What prompted the OIG to shift its position and entertain the idea of crafting such a guidance remains unclear. St. John maintains the move was prompted by "members of the physician community" who questioned whether the third-party billing plan fully met their needs. "Some in the physician community believed that there should be specific guidance; we want to survey the community to get a good sense of whether they feel there would be a benefit to our developing this. And if so, what are some of the specific issues they would like us to address?"

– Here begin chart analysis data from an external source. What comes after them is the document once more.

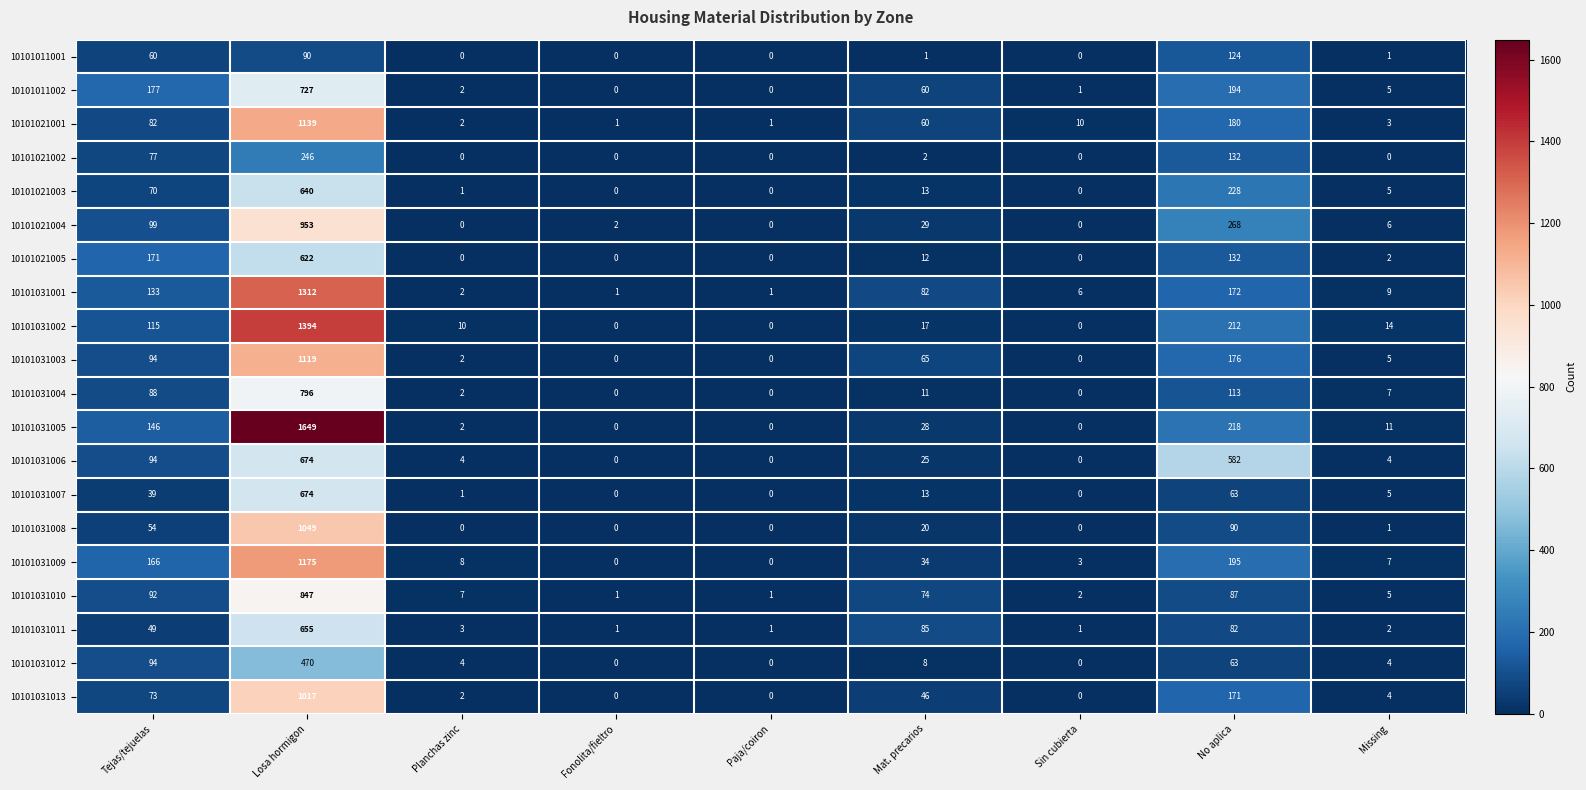

What is the maximum value shown in the chart?

1649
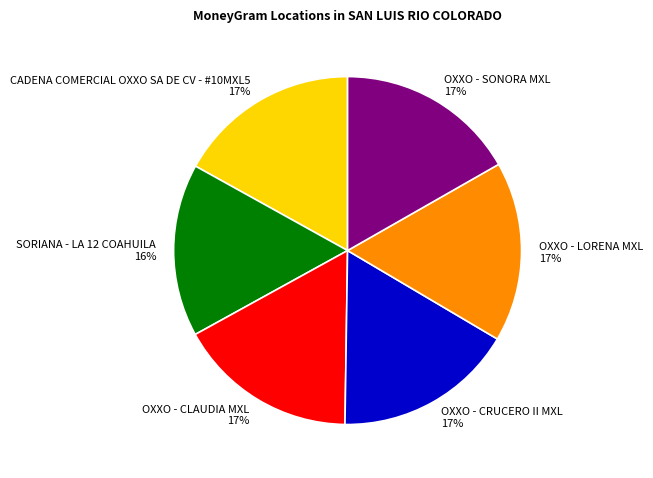

To the nearest percent, what portion does OXXO - LORENA MXL represent?

17%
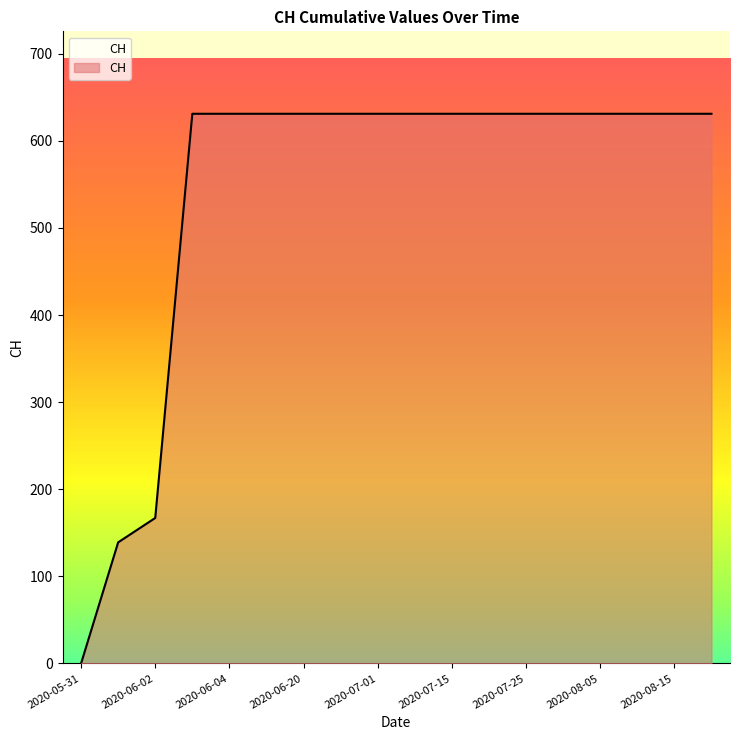

Reading left to right, list all the values displayed in this chart.

0	139	167	631	631	631	631	631	631	631	631	631	631	631	631	631	631	631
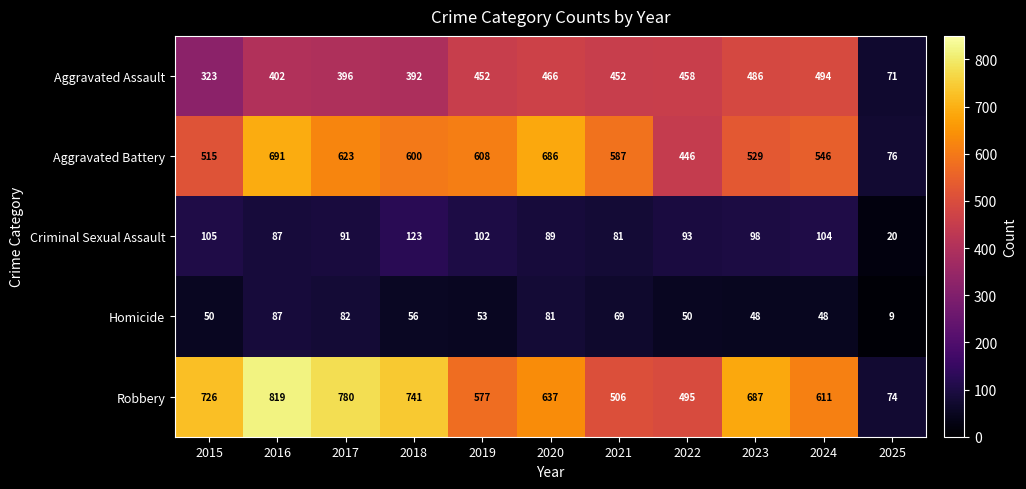

What is the maximum value for Criminal Sexual Assault?

123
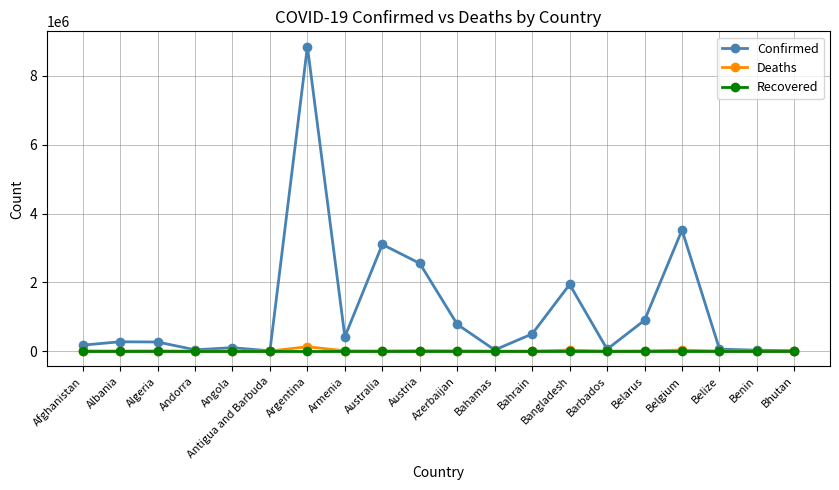

Which series has the largest range (max minus min)?

Confirmed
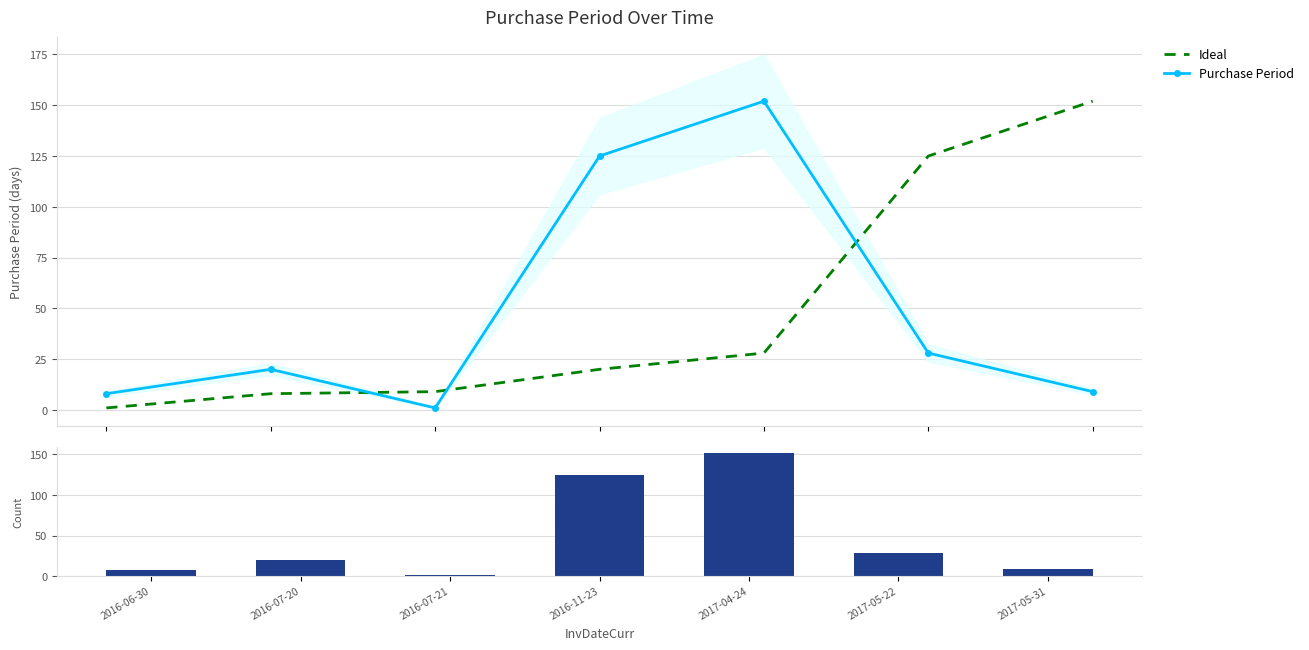

What is the sum of the Ideal values at 2017-05-31 and 2017-05-22?

277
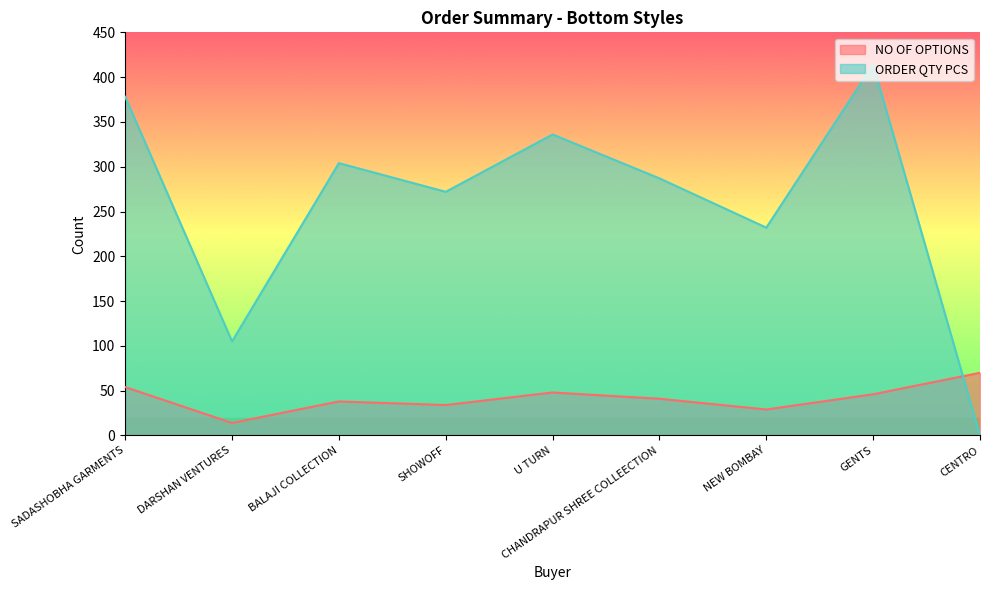

What is the label of the 4th point from the right?

CHANDRAPUR SHREE COLLEECTION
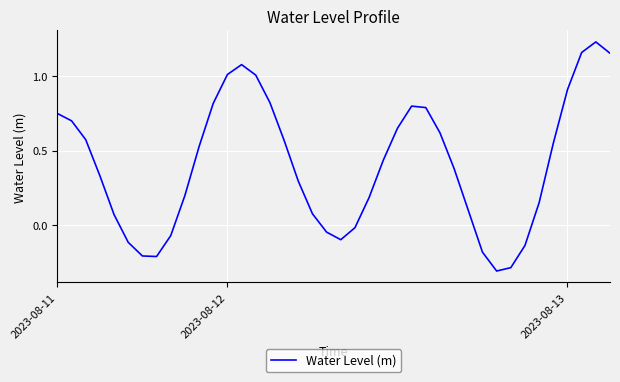

What is the minimum value shown in the chart?

-0.3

Vincze finds it difficult to believe that physicians themselves would actually request a new compliance plan. "I'm not sure this is really bubbling up from the grass roots of physicians," he says. "If you polled physicians in their offices, I'd be surprised if they said wholeheartedly, 'Yes, I want more guidance from the government.’ In the past, by and large, they've always said, 'Leave us alone.' I think this is coming from somewhere else."
He speculates that the push to create a physician's plan is being driven at least in part by "groups representing physicians that want to have some kind of increased leverage or say in the process."
St. John acknowledges that the OIG has maintained "continuous dialogue" with the various professional organizations. "And I'm sure that it's through these exchanges that we were prompted to do the solicitation, to say, 'Let's get a sounding from the physician community at large as to what their needs are, and how can we best serve those needs?'"
The solicitation itself offers little clue as to what form a physician compliance plan might take, although if one is developed, it likely will focus on individual and small group physician practices. And like every other compliance plan developed to date, it will include the OIG's usual seven elements for a comprehensive compliance plan:
1. The development of written policies and procedures.
2. The designation of a compliance officer and other appropriate bodies.
3. The development and implementation of effective training and education programs.
4. The development and maintenance of effective lines of communication.
5. The enforcement of standards through well-publicized disciplinary guidelines.
6. The use of audits and other evaluation techniques to monitor compliance.
7. The development of procedures to respond to detected offenses and to initiate corrective action.
The OIG specifically wants comments and suggestions regarding possible risk areas for individual or small group physician practices, as well as aspects of the seven elements that might need to be modified to reflect the unique characteristics of such practices.
The deadline for the comment period is 5 p.m., Nov. 8, 1999. You can mail your comments to: Department of Health and Human Services, Office of the Inspector General, Attention: OIG-7-CPG, Room 5246, Cohen Building, 330 Independence Ave. S.W., Washington, DC 20201. In commenting, refer to the file code OIG-7-CPG.